Lecture #34
Hemoglobin...an accumulation of all the chemistry we have seen in this semester course.   CURMUDGEON GENERAL'S WARNING. These "slides" represent highlights from lecture and are neither complete nor meant to replace lecture. It is advised not to use these as a reliable means to replace missed lecture material. Do so at risk to healthy academic performance in 09-105.
Lecture Outline Transition Metal Complexes

Hemoglobin

Bonding of heme Fe2+ to O2 vs CO

Sizes of transition metal ions

Role of protein in hemoglobin

"Heme" is where the discussion of transion metal ion complexes started. Here is the Fe2+ in a square planar, coordination number four complex.
In hemoglobin, there are four hemes bonded to the large protein structure with molecular weight about 68000.
The chemistry of oxygen in hemoglobin starts with a look at the Fe2+ at the heme site.
The chemistry of oxygen in hemoglobin starts with a look at the Fe2+ at the heme site.
In the absence of oxygen at the sixth octahedral site, the geometry of the complex ion changes and this geometric shift is mechanically transmitted to the other heme sites on the hemoglobin molecule making it easier for those to give up their oxygens as well. This leads to cooperativity among sites for both oxygen release (at cells being fed oxygen) and also oxygen takeup (by red blood cells in the lungs). Why the geometry changes has to do with the ability of a small ion to fit in the planar coordination site and a large ion to be pushed out.
The effects of adding electrons across the transition metal ion series produces some surprises, although they're understandable, showing the influence of the complexes' geometries and ligand character. This is the behavior of ionic radii within a complex ion for strong field octahedral ligands.
The counterpart to the above is the change in the trend when weak field ligands are considered.
Changing a transition metal ion's oxidation state has some understandable consequences.
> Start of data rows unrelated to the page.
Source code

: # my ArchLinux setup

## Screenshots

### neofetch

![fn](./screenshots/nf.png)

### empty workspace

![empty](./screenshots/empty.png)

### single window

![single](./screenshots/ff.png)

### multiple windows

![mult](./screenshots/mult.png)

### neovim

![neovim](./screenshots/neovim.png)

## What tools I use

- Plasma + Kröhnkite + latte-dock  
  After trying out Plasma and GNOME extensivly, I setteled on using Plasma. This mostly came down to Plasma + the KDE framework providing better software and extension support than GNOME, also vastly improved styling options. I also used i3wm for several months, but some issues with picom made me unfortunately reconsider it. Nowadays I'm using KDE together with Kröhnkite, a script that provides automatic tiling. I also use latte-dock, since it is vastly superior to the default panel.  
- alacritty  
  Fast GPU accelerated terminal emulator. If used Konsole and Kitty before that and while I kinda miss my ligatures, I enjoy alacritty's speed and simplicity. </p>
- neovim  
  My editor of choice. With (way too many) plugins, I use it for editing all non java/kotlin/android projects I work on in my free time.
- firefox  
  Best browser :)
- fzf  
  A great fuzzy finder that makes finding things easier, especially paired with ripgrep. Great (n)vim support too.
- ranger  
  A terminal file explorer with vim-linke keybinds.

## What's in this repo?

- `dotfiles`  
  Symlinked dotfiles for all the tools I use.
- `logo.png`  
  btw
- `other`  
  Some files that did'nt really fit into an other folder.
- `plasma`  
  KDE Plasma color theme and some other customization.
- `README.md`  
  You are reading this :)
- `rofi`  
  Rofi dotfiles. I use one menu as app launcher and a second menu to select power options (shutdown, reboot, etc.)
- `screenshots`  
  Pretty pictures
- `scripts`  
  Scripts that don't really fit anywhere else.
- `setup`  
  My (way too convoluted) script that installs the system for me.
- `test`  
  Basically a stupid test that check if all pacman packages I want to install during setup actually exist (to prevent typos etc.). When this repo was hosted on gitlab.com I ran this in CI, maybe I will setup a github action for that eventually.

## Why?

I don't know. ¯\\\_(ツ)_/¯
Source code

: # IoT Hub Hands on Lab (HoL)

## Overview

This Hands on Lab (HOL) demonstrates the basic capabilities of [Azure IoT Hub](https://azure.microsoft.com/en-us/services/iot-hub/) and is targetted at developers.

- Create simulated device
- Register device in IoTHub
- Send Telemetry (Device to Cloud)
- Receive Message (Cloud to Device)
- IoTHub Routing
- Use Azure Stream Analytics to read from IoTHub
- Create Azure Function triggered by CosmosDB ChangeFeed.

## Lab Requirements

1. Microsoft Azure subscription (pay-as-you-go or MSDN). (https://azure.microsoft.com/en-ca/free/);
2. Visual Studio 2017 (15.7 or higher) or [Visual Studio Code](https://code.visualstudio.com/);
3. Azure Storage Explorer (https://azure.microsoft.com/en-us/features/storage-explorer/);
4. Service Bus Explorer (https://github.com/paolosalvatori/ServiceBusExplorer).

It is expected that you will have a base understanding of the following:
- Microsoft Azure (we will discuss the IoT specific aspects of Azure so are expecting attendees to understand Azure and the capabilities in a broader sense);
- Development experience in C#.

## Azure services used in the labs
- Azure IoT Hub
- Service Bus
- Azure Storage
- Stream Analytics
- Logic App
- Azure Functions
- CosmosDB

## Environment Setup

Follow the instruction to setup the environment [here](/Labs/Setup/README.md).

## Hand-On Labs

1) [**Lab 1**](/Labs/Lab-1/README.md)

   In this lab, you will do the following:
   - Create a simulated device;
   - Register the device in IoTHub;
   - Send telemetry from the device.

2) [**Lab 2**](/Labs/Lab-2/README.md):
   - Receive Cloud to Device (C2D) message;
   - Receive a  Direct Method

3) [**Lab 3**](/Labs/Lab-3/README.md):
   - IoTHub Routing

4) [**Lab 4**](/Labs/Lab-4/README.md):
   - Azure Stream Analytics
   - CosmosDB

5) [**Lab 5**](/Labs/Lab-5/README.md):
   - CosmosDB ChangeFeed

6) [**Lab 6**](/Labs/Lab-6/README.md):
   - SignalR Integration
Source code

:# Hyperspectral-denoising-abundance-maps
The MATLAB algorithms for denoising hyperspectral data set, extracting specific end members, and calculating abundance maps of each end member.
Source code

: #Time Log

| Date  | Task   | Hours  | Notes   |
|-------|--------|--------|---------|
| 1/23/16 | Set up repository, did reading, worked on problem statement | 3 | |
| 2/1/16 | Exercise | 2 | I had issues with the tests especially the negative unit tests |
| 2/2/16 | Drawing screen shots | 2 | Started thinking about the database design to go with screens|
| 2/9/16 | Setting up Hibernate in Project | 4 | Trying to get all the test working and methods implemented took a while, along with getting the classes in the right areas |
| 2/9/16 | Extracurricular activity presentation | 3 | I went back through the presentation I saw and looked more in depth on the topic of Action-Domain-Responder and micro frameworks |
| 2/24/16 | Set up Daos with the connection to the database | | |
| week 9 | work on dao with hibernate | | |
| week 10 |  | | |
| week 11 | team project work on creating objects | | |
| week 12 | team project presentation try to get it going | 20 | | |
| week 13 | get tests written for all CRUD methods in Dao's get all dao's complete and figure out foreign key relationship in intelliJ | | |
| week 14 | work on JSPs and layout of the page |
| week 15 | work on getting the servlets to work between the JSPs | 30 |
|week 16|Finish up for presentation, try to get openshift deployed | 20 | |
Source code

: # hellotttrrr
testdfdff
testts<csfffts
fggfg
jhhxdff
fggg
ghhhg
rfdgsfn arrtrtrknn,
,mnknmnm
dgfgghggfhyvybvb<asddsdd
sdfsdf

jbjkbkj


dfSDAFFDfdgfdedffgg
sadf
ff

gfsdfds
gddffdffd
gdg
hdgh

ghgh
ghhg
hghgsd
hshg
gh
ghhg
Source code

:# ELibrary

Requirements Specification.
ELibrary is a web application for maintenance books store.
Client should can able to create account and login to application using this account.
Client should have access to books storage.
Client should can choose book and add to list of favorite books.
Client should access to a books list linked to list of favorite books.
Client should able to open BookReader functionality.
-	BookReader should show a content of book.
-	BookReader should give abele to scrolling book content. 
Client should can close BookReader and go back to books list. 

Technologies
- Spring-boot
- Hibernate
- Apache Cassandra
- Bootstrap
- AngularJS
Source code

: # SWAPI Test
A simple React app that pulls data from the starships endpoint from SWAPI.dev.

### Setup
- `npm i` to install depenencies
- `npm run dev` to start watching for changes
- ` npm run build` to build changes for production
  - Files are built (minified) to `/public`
Here, we look at the shif in color.
Atomic orbitals in the iron ion.
The d-orbital configuration in a strong field complex.
The CO is normally bonded in a linear fashion with the Fe2+ transition metal ion.
The oxygen molecule is bonded through a bent, non-linear bond with the Fe2+.
A reminder of the electron states available to valence electrons in CO. Note the empty pi antibonding orbitals (whose shapes you should remember).
The dxz is present too. It contains a pair of electrons (from the iron).
The dxz orbital from the iron and the pi antibonding orbital from the CO overlap effectively and give rise to a delocalized orbital involving Fe, C and O. Yes, you're feeding electrons into the carbon-oxygen bond antibonding state which would weaken the CO bond, but you are also strengthening the Fe ligand bond by producing some pi bond character there. Thus, CO bonds very strongly to iron (and CO is a strong field ligand).
Where have we gotten in our discussion of bonding to iron in heme? CO is expected to completely tie up all the iron sites in heme because of the stronger bond than produced with oxygen binding there. Why are we alive?
One explanation is that when the heme is in its protein, part of the hemoglobin structure forms a canopy over the oxygen binding site that geometrically prevents carbon monoxide from binding in a linear fashion. The pi bond character is eliminated and even the remaining sigma bond is not too effective, thus allowing oxygen and carbon monoxide to compete for iron on a more level playing field.
The side chains influence how the protein affects chemistry. Non-polar side groups at the entry to the Fe-heme keep polar species (water, cyanide) away. Oxygen is non-polar. Carbon monoxide, somewhat surprisingly, has only 2% ionic character and is therefore basically also non-polar.
The capture and release of H+ by hemoglobin when oxygen is released to "burn" glucose or picked up from the air in lungs, respectively, facilitates the release of CO2 from dissolved bicarbonate and removal of CO2 waste into blood plasma at the glucose oxidation sites.